Today, I sit in a surgical ICU beside my favorite Jack as he recovers from a five-hour operation to repair a massive aortic aneurysm. For me it has been a journey into the medical system as an inexperienced consumer rather than in my usual position as a seasoned provider. This journey to an urban referral center has produced some disappointing surprises for Dad, and especially for me. For the past two days, my beloved Jack has been called "Harold" (his first name; Jack is his middle name). Of course, there is nothing wrong with "Harold"—it was what he was called in the army—but Dad never has been "Harold", except to those who really don't know him. Telephone callers at our family home who asked for "Harold" were always red flags that the caller was a telemarketer or insurance salesperson.

Dad doesn't correct his physicians or the office receptionists—he is from the old school, where it is impolite to question or correct your physician.
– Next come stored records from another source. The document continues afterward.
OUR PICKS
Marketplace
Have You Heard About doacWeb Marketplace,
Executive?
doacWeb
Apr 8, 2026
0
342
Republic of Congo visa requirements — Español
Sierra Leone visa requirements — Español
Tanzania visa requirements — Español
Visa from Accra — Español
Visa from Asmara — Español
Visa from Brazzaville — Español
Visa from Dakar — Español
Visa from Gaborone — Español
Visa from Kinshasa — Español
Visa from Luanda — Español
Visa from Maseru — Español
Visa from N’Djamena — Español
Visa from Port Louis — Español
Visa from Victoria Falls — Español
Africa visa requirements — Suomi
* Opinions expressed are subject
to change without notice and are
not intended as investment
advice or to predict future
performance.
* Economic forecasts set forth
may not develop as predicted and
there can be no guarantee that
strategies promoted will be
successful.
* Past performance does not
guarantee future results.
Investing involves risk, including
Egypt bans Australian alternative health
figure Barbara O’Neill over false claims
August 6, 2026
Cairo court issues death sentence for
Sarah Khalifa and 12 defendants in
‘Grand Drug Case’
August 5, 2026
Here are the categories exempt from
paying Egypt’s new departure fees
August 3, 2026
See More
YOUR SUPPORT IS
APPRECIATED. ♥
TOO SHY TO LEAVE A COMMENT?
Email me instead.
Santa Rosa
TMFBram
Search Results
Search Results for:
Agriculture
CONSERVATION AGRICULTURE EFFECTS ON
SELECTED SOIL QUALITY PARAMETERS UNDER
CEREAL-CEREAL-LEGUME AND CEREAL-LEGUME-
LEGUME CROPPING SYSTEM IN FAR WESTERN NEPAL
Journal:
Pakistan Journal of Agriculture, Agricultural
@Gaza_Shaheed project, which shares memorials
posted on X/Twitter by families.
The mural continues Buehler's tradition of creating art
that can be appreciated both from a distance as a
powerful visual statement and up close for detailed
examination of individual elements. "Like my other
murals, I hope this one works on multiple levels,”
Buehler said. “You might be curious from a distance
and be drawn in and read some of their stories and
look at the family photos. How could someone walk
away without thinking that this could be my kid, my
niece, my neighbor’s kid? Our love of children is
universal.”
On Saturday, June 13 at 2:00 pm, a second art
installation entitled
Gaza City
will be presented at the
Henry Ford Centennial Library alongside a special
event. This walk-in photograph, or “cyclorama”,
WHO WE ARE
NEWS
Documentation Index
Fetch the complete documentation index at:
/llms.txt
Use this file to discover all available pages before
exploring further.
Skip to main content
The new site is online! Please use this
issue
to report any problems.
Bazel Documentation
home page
Once he was an almost ideal "Jack", strong, athletic, quietly confident, and imminently trustworthy, but his recent renal failure and dialysis treatments, his stroke and his constant tremor have robbed him of his strength, mobility, and golf game, but not of his will or love of his family. Part of the reason he agreed to undertake this risky operation at his advanced age was because his wife and sisters still need his protective support. With so much at risk, he faced his life-threatening challenge in a city far away from his home and friends and in a place where he is greeted as "Harold".